Mathematics may potentially explain biological systems, the question is whether or not the mathematics can develop that mathematics =]
 
I once read a response to the idea that science fiction has predicted so much of what has actually "come true"- science fiction has predicted many things, most of which have not come true. But if you predict enough things some of them are bound to come true!

The key point is that there is not just one "mathematics"- there are many different "mathematical theories" (group theory, linear algebra, Euclidean geometry, etc. are all different "mathematical theories"). Mathematical theories are "templates". At the basis of any mathematical theory are "undefined terms" and axioms using those undefined terms. To apply mathematics to a "real" problem, we look for a "template" (a mathematical theory) that "fits". That is, we assign meanings, from the problem, to the undefined terms. If with those values, we can show that the axioms are true, then we know that all theorems derived from the axioms and all "methods" derived from those axioms will work for this problem. Of course, the best we can hope for is that we can show that the axioms are approximately true. Since real problems always involve measurement, which is approximate, we cannot expect them to be exactly true.
 
HallsofIvy said:
...there is not just one "mathematics"- there are many different "mathematical theories" (group theory, linear algebra, Euclidean geometry, etc. are all different "mathematical theories"). Mathematical theories are "templates"
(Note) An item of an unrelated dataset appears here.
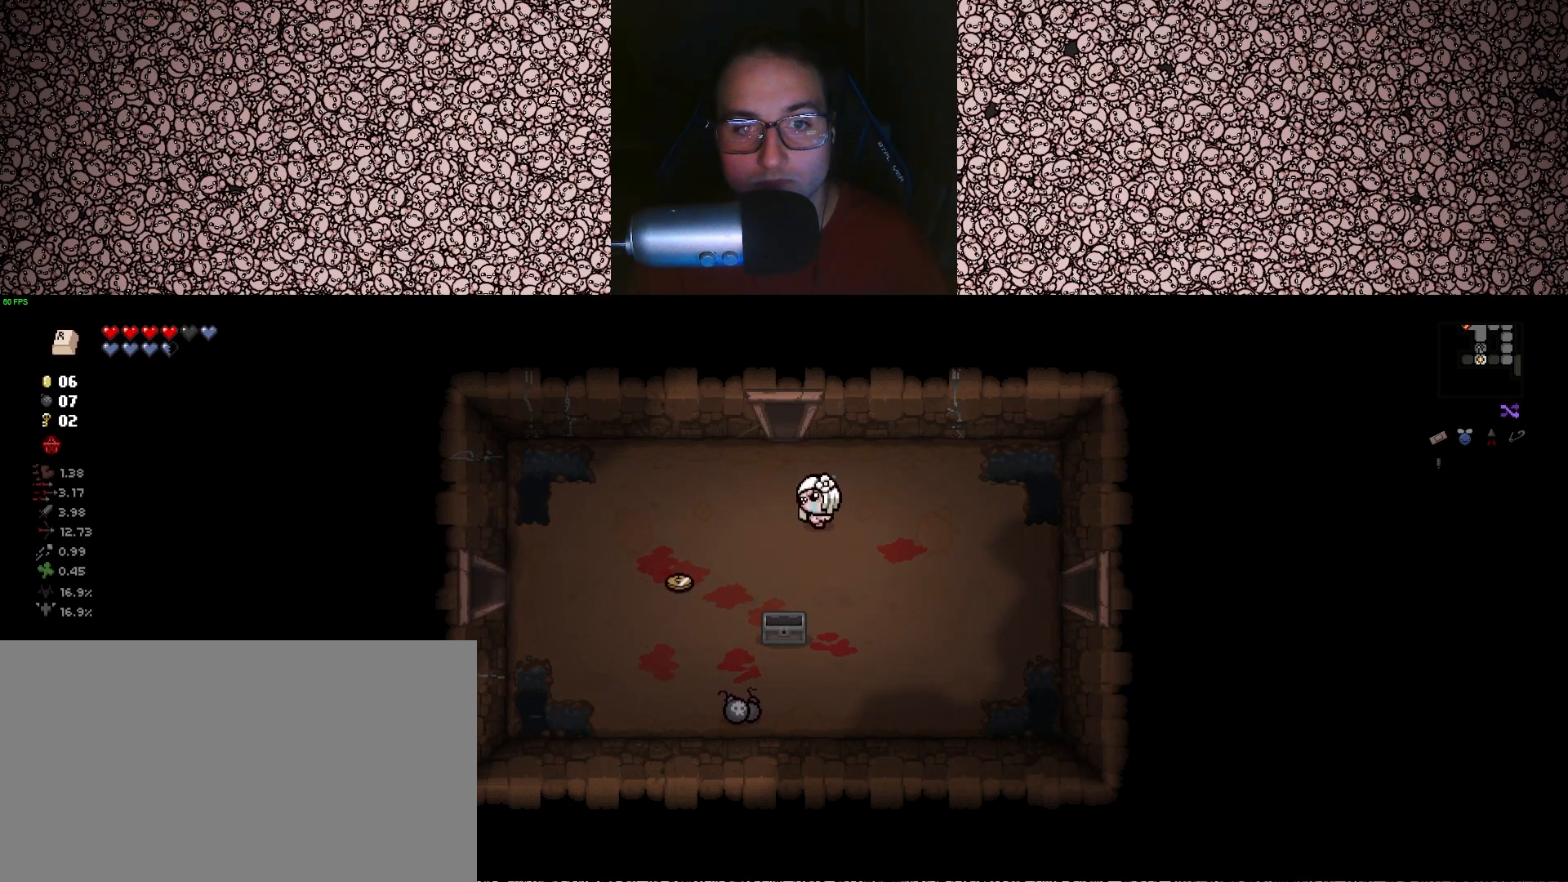
{"keys": ["s"], "events": [[267, "s", "down"], [467, "a", "up"]]}
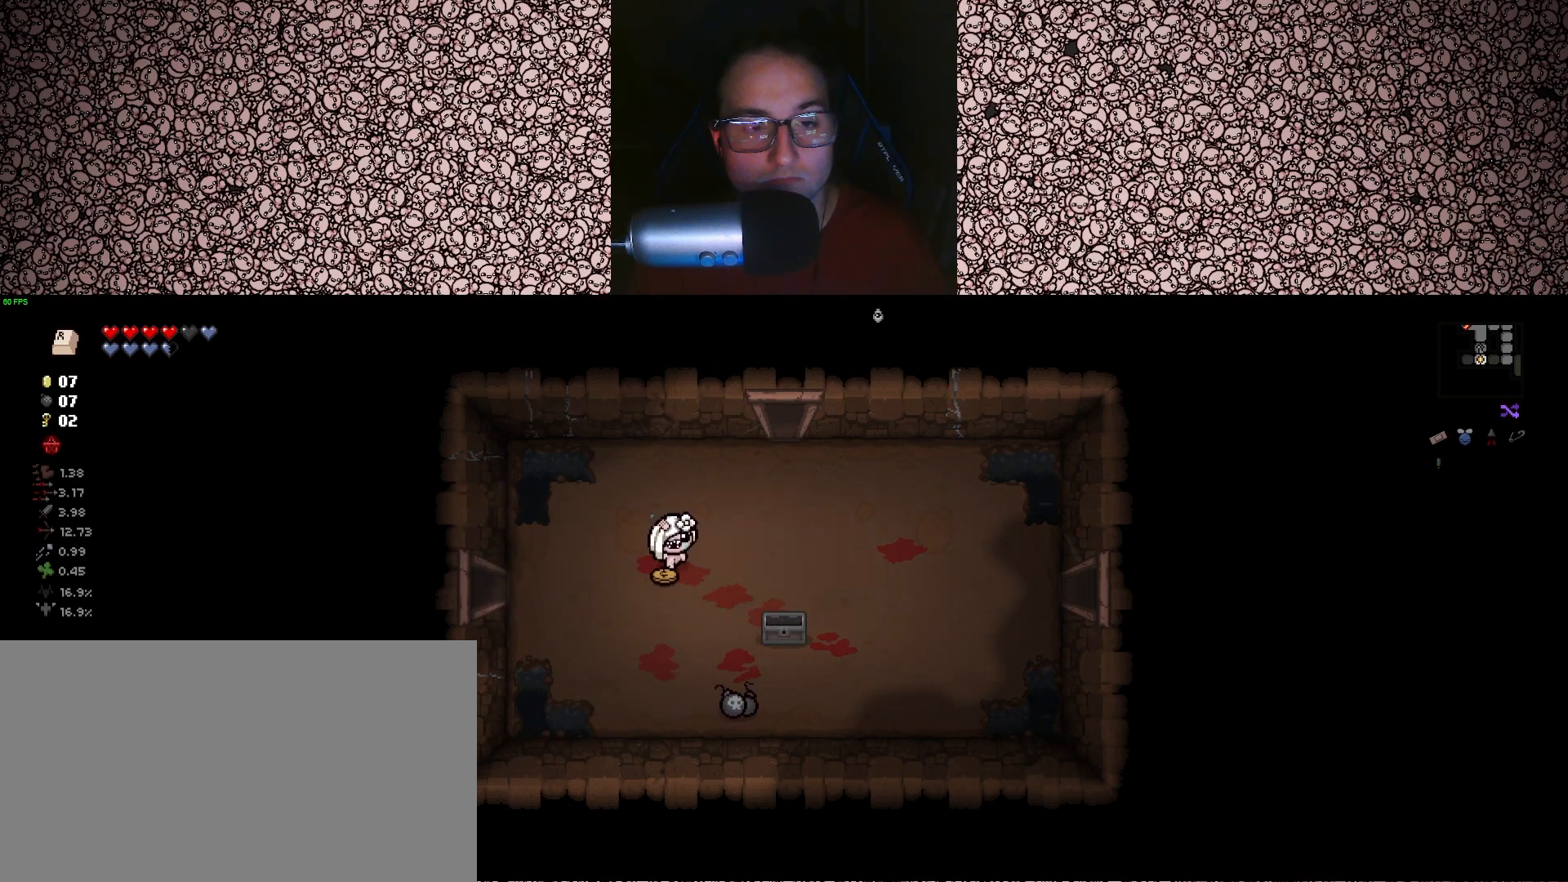
{"keys": ["d", "s"], "events": [[167, "d", "down"]]}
That's why I believe that mathematics, taken as a whole, may be a larger (or perhaps more varied) invented structure than discovered reality itself. There seem to be parts of mathematics which don't correspond to parts of reality, spare mathematics, as it were, from a physicists point of view. Perhaps Hamilton's Quaternions are an example? But then what look like spare parts suddenly turn out to be very useful -- Tensor analysis for General Relativity for example. One never can tell!

As to the original question:
nightflyer said:
: Why is mathematics - a language developed through reasoning - so effective when it comes to describing the empirical world?
, I've set out my ten cents worth in another concurrent thread: (https://www.physicsforums.com/showthread.php?p=1611545)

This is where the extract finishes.